■ WORK INSTRUCTION: Please return the whole listing, character for character.

■ TASK INPUT:
-- Opening Marker --
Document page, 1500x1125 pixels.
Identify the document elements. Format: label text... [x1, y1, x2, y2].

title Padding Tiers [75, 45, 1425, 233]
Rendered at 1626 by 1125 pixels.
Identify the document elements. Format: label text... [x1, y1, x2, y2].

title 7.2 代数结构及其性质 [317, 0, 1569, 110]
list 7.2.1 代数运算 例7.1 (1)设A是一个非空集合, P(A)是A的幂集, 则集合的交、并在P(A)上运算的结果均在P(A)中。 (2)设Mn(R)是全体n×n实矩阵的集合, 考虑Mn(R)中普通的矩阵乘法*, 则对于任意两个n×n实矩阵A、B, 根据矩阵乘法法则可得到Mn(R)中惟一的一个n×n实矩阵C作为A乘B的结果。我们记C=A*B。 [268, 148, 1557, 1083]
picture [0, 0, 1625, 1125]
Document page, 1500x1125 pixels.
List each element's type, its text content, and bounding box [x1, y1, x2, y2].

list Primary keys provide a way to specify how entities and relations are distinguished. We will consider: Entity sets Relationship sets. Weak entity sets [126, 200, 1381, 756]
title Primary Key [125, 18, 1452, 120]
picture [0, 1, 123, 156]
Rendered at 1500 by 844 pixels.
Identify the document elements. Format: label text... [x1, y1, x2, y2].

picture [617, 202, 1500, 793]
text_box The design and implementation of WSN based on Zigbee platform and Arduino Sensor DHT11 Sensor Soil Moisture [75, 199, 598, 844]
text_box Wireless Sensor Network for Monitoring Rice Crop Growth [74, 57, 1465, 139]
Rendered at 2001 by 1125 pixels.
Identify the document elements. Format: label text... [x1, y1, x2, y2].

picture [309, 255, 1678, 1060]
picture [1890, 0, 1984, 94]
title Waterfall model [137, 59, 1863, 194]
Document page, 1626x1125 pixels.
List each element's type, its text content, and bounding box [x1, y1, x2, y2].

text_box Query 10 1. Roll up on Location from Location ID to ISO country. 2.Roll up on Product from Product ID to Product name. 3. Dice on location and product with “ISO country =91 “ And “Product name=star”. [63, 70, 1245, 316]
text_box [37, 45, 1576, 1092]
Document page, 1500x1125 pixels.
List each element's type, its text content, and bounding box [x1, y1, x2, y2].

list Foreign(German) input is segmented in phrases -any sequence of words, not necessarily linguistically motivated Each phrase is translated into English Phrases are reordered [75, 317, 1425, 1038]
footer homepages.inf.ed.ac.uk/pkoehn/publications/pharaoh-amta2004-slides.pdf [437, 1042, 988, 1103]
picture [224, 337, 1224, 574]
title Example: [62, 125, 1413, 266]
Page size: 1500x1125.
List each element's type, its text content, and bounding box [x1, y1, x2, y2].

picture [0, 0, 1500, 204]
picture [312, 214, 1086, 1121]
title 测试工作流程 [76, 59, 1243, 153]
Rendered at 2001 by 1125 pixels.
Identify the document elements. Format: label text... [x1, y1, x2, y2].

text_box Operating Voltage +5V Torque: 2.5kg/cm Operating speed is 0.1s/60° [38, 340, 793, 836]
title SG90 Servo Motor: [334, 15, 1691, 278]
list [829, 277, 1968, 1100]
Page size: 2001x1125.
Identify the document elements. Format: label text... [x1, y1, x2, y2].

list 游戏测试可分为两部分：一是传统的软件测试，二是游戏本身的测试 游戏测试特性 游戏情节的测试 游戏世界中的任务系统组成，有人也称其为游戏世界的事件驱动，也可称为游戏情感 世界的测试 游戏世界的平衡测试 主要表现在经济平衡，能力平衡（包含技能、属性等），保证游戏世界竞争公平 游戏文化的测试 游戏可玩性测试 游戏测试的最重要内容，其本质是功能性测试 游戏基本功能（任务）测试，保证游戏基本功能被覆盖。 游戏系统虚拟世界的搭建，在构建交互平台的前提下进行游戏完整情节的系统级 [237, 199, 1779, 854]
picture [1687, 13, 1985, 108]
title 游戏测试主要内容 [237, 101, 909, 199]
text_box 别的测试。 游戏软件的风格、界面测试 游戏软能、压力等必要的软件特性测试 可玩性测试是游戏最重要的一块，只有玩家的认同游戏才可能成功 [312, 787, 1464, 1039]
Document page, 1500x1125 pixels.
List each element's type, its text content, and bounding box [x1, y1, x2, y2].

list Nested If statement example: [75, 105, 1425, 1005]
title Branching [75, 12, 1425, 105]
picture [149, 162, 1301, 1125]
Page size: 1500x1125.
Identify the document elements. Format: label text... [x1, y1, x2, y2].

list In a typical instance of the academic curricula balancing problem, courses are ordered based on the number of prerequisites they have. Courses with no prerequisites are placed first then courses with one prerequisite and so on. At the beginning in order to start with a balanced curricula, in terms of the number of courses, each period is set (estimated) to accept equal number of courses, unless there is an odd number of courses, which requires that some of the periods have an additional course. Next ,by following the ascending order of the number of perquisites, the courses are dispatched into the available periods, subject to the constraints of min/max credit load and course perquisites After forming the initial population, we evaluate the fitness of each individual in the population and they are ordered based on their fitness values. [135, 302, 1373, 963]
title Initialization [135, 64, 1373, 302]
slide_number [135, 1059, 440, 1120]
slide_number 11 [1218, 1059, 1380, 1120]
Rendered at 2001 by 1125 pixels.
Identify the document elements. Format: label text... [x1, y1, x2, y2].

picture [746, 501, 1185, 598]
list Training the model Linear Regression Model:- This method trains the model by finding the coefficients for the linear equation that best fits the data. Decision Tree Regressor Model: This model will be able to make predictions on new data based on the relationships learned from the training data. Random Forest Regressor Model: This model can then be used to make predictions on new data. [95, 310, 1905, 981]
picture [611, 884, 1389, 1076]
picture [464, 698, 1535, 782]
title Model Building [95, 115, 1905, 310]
-- Closing Marker --
■ TASK RESPONSE:
Document page, 1500x1125 pixels.
Identify the document elements. Format: label text... [x1, y1, x2, y2].

title Padding Tiers [75, 45, 1425, 233]
Rendered at 1626 by 1125 pixels.
Identify the document elements. Format: label text... [x1, y1, x2, y2].

title 7.2 代数结构及其性质 [317, 0, 1569, 110]
list 7.2.1 代数运算 例7.1 (1)设A是一个非空集合, P(A)是A的幂集, 则集合的交、并在P(A)上运算的结果均在P(A)中。 (2)设Mn(R)是全体n×n实矩阵的集合, 考虑Mn(R)中普通的矩阵乘法*, 则对于任意两个n×n实矩阵A、B, 根据矩阵乘法法则可得到Mn(R)中惟一的一个n×n实矩阵C作为A乘B的结果。我们记C=A*B。 [268, 148, 1557, 1083]
picture [0, 0, 1625, 1125]
Document page, 1500x1125 pixels.
List each element's type, its text content, and bounding box [x1, y1, x2, y2].

list Primary keys provide a way to specify how entities and relations are distinguished. We will consider: Entity sets Relationship sets. Weak entity sets [126, 200, 1381, 756]
title Primary Key [125, 18, 1452, 120]
picture [0, 1, 123, 156]
Rendered at 1500 by 844 pixels.
Identify the document elements. Format: label text... [x1, y1, x2, y2].

picture [617, 202, 1500, 793]
text_box The design and implementation of WSN based on Zigbee platform and Arduino Sensor DHT11 Sensor Soil Moisture [75, 199, 598, 844]
text_box Wireless Sensor Network for Monitoring Rice Crop Growth [74, 57, 1465, 139]
Rendered at 2001 by 1125 pixels.
Identify the document elements. Format: label text... [x1, y1, x2, y2].

picture [309, 255, 1678, 1060]
picture [1890, 0, 1984, 94]
title Waterfall model [137, 59, 1863, 194]
Document page, 1626x1125 pixels.
List each element's type, its text content, and bounding box [x1, y1, x2, y2].

text_box Query 10 1. Roll up on Location from Location ID to ISO country. 2.Roll up on Product from Product ID to Product name. 3. Dice on location and product with “ISO country =91 “ And “Product name=star”. [63, 70, 1245, 316]
text_box [37, 45, 1576, 1092]
Document page, 1500x1125 pixels.
List each element's type, its text content, and bounding box [x1, y1, x2, y2].

list Foreign(German) input is segmented in phrases -any sequence of words, not necessarily linguistically motivated Each phrase is translated into English Phrases are reordered [75, 317, 1425, 1038]
footer homepages.inf.ed.ac.uk/pkoehn/publications/pharaoh-amta2004-slides.pdf [437, 1042, 988, 1103]
picture [224, 337, 1224, 574]
title Example: [62, 125, 1413, 266]
Page size: 1500x1125.
List each element's type, its text content, and bounding box [x1, y1, x2, y2].

picture [0, 0, 1500, 204]
picture [312, 214, 1086, 1121]
title 测试工作流程 [76, 59, 1243, 153]
Rendered at 2001 by 1125 pixels.
Identify the document elements. Format: label text... [x1, y1, x2, y2].

text_box Operating Voltage +5V Torque: 2.5kg/cm Operating speed is 0.1s/60° [38, 340, 793, 836]
title SG90 Servo Motor: [334, 15, 1691, 278]
list [829, 277, 1968, 1100]
Page size: 2001x1125.
Identify the document elements. Format: label text... [x1, y1, x2, y2].

list 游戏测试可分为两部分：一是传统的软件测试，二是游戏本身的测试 游戏测试特性 游戏情节的测试 游戏世界中的任务系统组成，有人也称其为游戏世界的事件驱动，也可称为游戏情感 世界的测试 游戏世界的平衡测试 主要表现在经济平衡，能力平衡（包含技能、属性等），保证游戏世界竞争公平 游戏文化的测试 游戏可玩性测试 游戏测试的最重要内容，其本质是功能性测试 游戏基本功能（任务）测试，保证游戏基本功能被覆盖。 游戏系统虚拟世界的搭建，在构建交互平台的前提下进行游戏完整情节的系统级 [237, 199, 1779, 854]
picture [1687, 13, 1985, 108]
title 游戏测试主要内容 [237, 101, 909, 199]
text_box 别的测试。 游戏软件的风格、界面测试 游戏软能、压力等必要的软件特性测试 可玩性测试是游戏最重要的一块，只有玩家的认同游戏才可能成功 [312, 787, 1464, 1039]
Document page, 1500x1125 pixels.
List each element's type, its text content, and bounding box [x1, y1, x2, y2].

list Nested If statement example: [75, 105, 1425, 1005]
title Branching [75, 12, 1425, 105]
picture [149, 162, 1301, 1125]
Page size: 1500x1125.
Identify the document elements. Format: label text... [x1, y1, x2, y2].

list In a typical instance of the academic curricula balancing problem, courses are ordered based on the number of prerequisites they have. Courses with no prerequisites are placed first then courses with one prerequisite and so on. At the beginning in order to start with a balanced curricula, in terms of the number of courses, each period is set (estimated) to accept equal number of courses, unless there is an odd number of courses, which requires that some of the periods have an additional course. Next ,by following the ascending order of the number of perquisites, the courses are dispatched into the available periods, subject to the constraints of min/max credit load and course perquisites After forming the initial population, we evaluate the fitness of each individual in the population and they are ordered based on their fitness values. [135, 302, 1373, 963]
title Initialization [135, 64, 1373, 302]
slide_number [135, 1059, 440, 1120]
slide_number 11 [1218, 1059, 1380, 1120]
Rendered at 2001 by 1125 pixels.
Identify the document elements. Format: label text... [x1, y1, x2, y2].

picture [746, 501, 1185, 598]
list Training the model Linear Regression Model:- This method trains the model by finding the coefficients for the linear equation that best fits the data. Decision Tree Regressor Model: This model will be able to make predictions on new data based on the relationships learned from the training data. Random Forest Regressor Model: This model can then be used to make predictions on new data. [95, 310, 1905, 981]
picture [611, 884, 1389, 1076]
picture [464, 698, 1535, 782]
title Model Building [95, 115, 1905, 310]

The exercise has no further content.